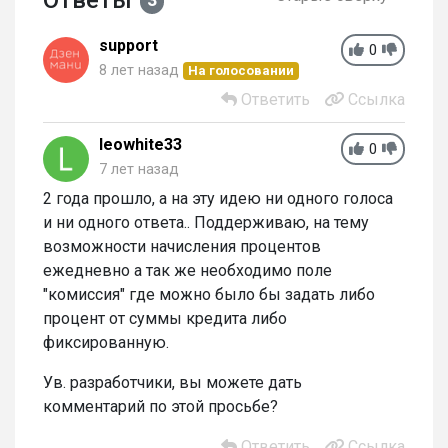
Ответы
support
0
8 лет назад
На голосовании
Ответить
Ссылка
leowhite33
0
7 лет назад
2 года прошло, а на эту идею ни одного голоса
и ни одного ответа.. Поддерживаю, на тему
возможности начисления процентов
ежедневно а так же необходимо поле
"комиссия" где можно было бы задать либо
процент от суммы кредита либо
фиксированную.
Ув. разработчики, вы можете дать
комментарий по этой просьбе?
Ответить
Ссылка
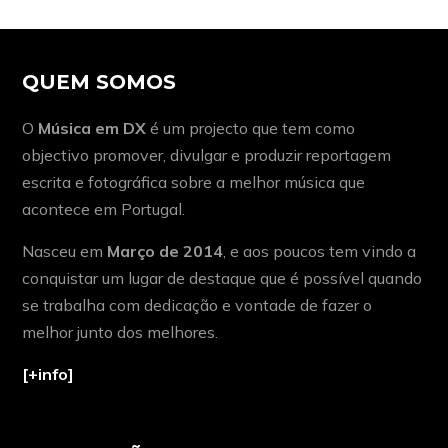
QUEM SOMOS
O
Música em DX
é um projecto que tem como
objectivo promover, divulgar e produzir reportagem
escrita e fotográfica sobre a melhor música que
acontece em Portugal.
Nasceu em
Março de 2014
, e aos poucos tem vindo a
conquistar um lugar de destaque que é possível quando
se trabalha com dedicação e vontade de fazer o
melhor junto dos melhores.
[+info]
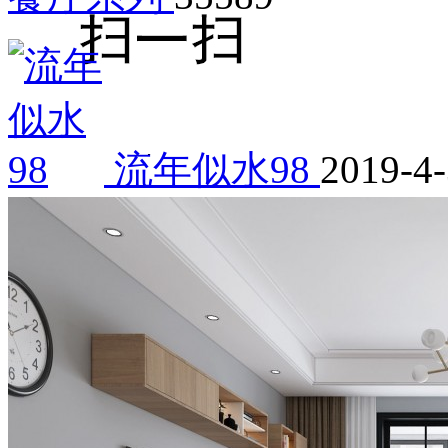
流年似水98
2019-4-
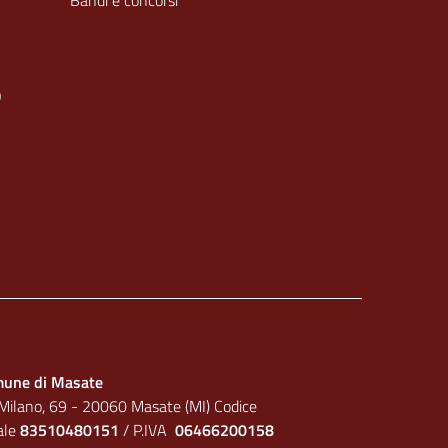
Bandi e concorsi
O
une di Masate
 Milano, 69 - 20060 Masate (MI) Codice
cale
83510480151
/ P.IVA
06466200158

Task requirements: Please reproduce every entry above exactly, but leave out the pictures.

Answer for this exercise:
Ответы
support
0
8 лет назад
На голосовании
Ответить
Ссылка
leowhite33
0
7 лет назад
2 года прошло, а на эту идею ни одного голоса
и ни одного ответа.. Поддерживаю, на тему
возможности начисления процентов
ежедневно а так же необходимо поле
"комиссия" где можно было бы задать либо
процент от суммы кредита либо
фиксированную.
Ув. разработчики, вы можете дать
комментарий по этой просьбе?
Ответить
Ссылка
QUEM SOMOS
O
Música em DX
é um projecto que tem como
objectivo promover, divulgar e produzir reportagem
escrita e fotográfica sobre a melhor música que
acontece em Portugal.
Nasceu em
Março de 2014
, e aos poucos tem vindo a
conquistar um lugar de destaque que é possível quando
se trabalha com dedicação e vontade de fazer o
melhor junto dos melhores.
[+info]
流年似水98
2019-4-
Bandi e concorsi
O
une di Masate
 Milano, 69 - 20060 Masate (MI) Codice
cale
83510480151
/ P.IVA
06466200158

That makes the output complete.